## WORK INSTRUCTION A:
Return the part of the Migas linburnensis article between "Species of spider" and "in Otago Museum.", inclusive, copied word for word.
## WORK INSTRUCTION B:
Write the next part of the Migas linburnensis article, starting right after its final sentence.

Migas linburnensis
- Conservation status: Data Deficit (NZ TCS)

Scientific classification
- Kingdom: Animalia
- Phylum: Arthropoda
- Subphylum: Chelicerata
- Class: Arachnida
- Order: Araneae
- Infraorder: Mygalomorphae
- Family: Migidae
- Genus: Migas
- Species: M. linburnensis
- Binomial name: Migas linburnensis Wilton, 1968

= Migas linburnensis =

- Authority: Wilton, 1968
- Conservation status: DD

Species of spider

Migas linburnensis is a species of mygalomorph spider endemic to New Zealand.

==Taxonomy==
This species was described in 1968 by Cecil Wilton from a single female specimen collected in Central Otago. The holotype is stored in Otago Museum.

## RECORDS:

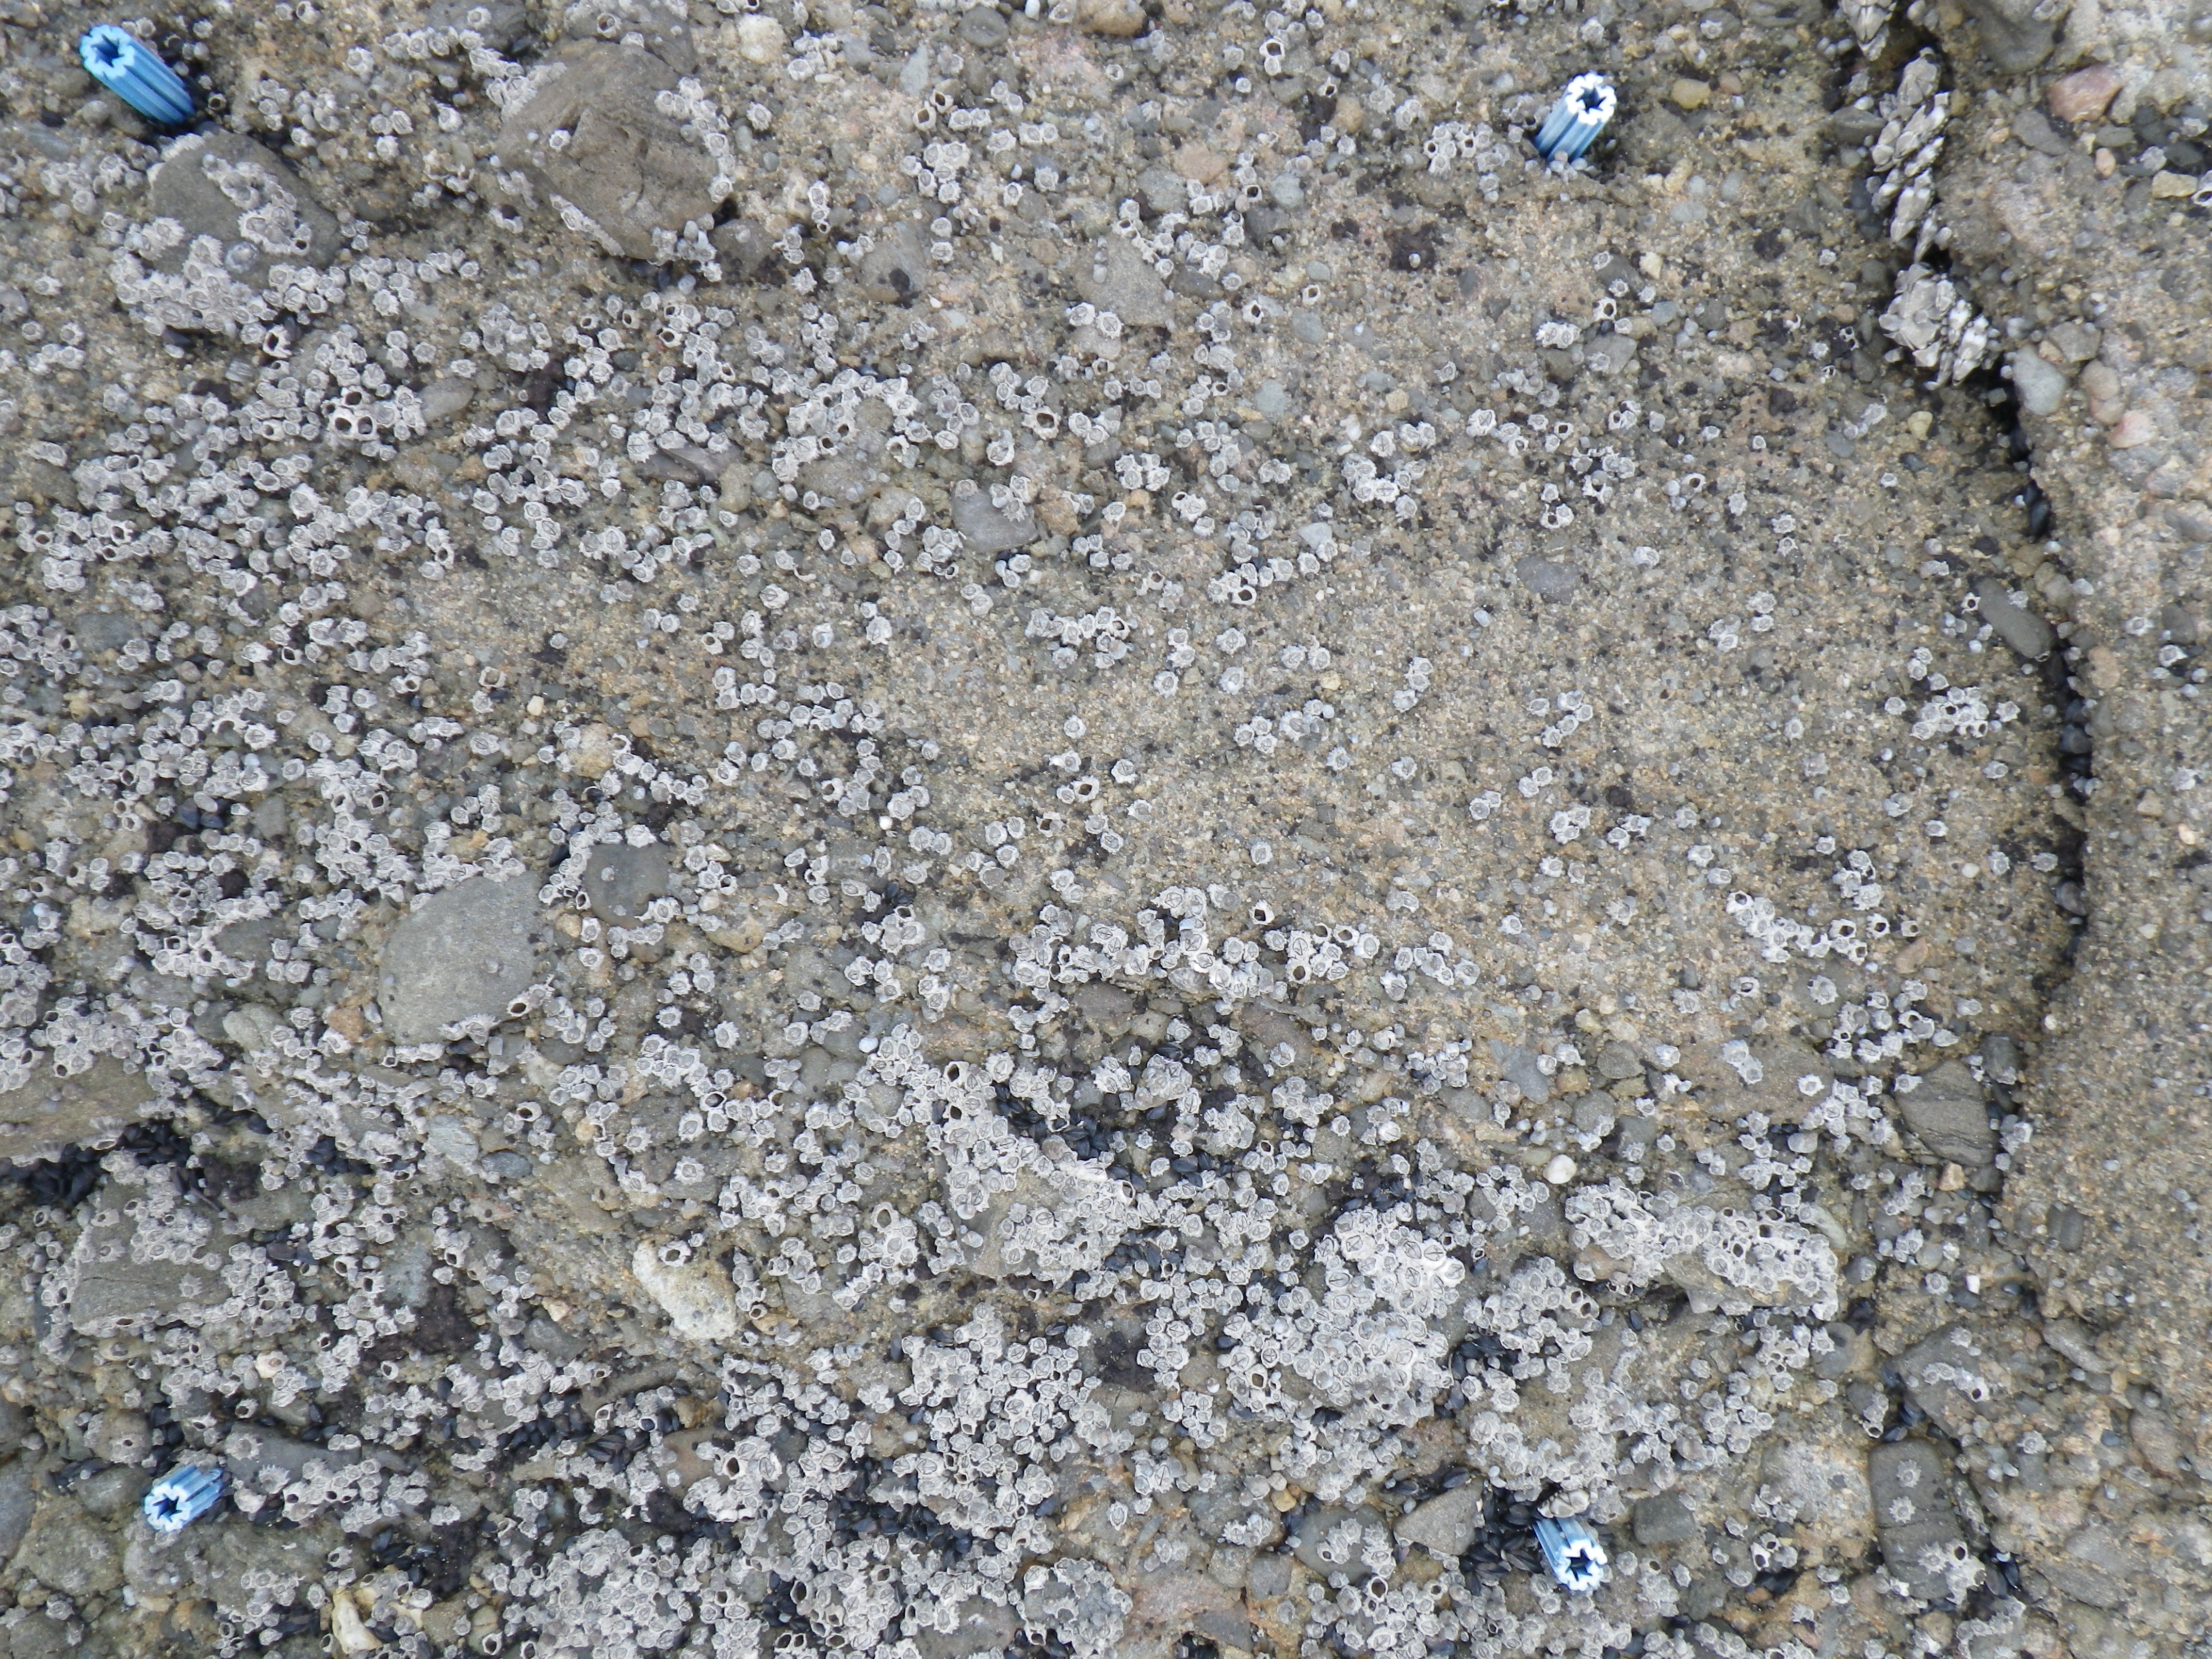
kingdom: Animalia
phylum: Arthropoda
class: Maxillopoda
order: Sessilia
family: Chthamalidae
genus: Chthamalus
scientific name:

## EXERCISE RESULT A:
Species of spider

Migas linburnensis is a species of mygalomorph spider endemic to New Zealand.

==Taxonomy==
This species was described in 1968 by Cecil Wilton from a single female specimen collected in Central Otago. The holotype is stored in Otago Museum.

## EXERCISE RESULT B:
==Description==
The female is recorded at 9.6mm in length. The carapace is orange brown. The legs are yellow brown. The abdomen is brownish grey.

==Distribution==
This species is only known from Central Otago, New Zealand.

==Conservation status==
Under the New Zealand Threat Classification System, this species is listed as "Data Deficient" with the qualifiers of "Data Poor: Size", "Data Poor: Trend" and "One Location".